> **Text section**:
· · · · · · ·
The thing to remember about the 1600AF compared to a 1700 though, is that it's zen+ vs. zen. So the 1600AF has some IPC advantage, too, that helps to negate some of it's disadvantage of having 2 fewer cores.

slackerDude · 03-31-2020, 01:34 PM

Digging into it a bit more - if I have to recompile my kernel anyway (the RCU adjustments were disabled), any reason to pick the "append" model vs just picking +RCU_NOCB_CPU_ALL y in the kernel config? Seems more absolute. Sure, may mess up a non-Ryzen CPU, but it's not like I'm going to re-use this specific kernel on anything else..

slackerDude · 03-31-2020, 02:31 PM

Rebuilt 4.12.2 with RCU_NOCB_CPU_ALL (and the append, which gets ignored) and so far, so good. Updated to latest BIOS for good measure.

Realized I lied about running at stock clocks - I had set the CPU to 3.6 GHz stock clock, no boost. Temps seem fine, even under load. It also doesn't do a good job detecting my 3200 MHz DDR4 - it only detects it at 2133 MHz, so I had to override it to 2933 - the best I can get.

Not sure it will make much of a difference, but worth a shot. Anxiously waiting for 15.0 for a full re-install..
· · · · · · ·
> **Entries supplied**:

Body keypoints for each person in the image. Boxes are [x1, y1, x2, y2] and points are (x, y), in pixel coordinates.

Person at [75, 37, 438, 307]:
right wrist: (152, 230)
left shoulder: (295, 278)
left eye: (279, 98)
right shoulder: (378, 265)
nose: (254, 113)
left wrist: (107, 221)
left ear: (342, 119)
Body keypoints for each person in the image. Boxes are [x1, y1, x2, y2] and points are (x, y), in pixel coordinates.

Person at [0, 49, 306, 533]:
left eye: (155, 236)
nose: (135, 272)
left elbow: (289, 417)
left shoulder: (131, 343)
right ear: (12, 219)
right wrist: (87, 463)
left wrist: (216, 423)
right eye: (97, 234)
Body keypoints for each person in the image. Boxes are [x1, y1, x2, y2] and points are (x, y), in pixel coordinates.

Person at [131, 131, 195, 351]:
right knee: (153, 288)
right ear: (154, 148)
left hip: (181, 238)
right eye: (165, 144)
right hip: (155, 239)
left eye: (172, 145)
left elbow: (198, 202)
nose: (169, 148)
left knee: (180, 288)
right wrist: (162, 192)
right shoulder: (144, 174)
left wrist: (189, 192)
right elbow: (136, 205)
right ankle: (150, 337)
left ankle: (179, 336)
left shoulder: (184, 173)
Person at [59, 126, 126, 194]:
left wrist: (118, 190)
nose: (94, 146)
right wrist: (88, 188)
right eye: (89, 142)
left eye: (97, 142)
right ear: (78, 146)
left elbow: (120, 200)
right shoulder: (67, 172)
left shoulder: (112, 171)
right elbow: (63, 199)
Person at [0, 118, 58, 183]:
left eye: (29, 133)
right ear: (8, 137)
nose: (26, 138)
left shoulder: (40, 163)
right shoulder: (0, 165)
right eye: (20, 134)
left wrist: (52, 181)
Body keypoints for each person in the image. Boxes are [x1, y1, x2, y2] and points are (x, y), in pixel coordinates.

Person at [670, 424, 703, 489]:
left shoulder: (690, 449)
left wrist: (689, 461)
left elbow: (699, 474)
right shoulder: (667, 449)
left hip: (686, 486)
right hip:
· · · · · · ·
> **Directions**: Reproduce the whole forum thread about the Ryzen kernel rebuild word for word, with nothing changed.

> **Task result**:
The thing to remember about the 1600AF compared to a 1700 though, is that it's zen+ vs. zen. So the 1600AF has some IPC advantage, too, that helps to negate some of it's disadvantage of having 2 fewer cores.

slackerDude · 03-31-2020, 01:34 PM

Digging into it a bit more - if I have to recompile my kernel anyway (the RCU adjustments were disabled), any reason to pick the "append" model vs just picking +RCU_NOCB_CPU_ALL y in the kernel config? Seems more absolute. Sure, may mess up a non-Ryzen CPU, but it's not like I'm going to re-use this specific kernel on anything else..

slackerDude · 03-31-2020, 02:31 PM

Rebuilt 4.12.2 with RCU_NOCB_CPU_ALL (and the append, which gets ignored) and so far, so good. Updated to latest BIOS for good measure.

Realized I lied about running at stock clocks - I had set the CPU to 3.6 GHz stock clock, no boost. Temps seem fine, even under load. It also doesn't do a good job detecting my 3200 MHz DDR4 - it only detects it at 2133 MHz, so I had to override it to 2933 - the best I can get.

Not sure it will make much of a difference, but worth a shot. Anxiously waiting for 15.0 for a full re-install..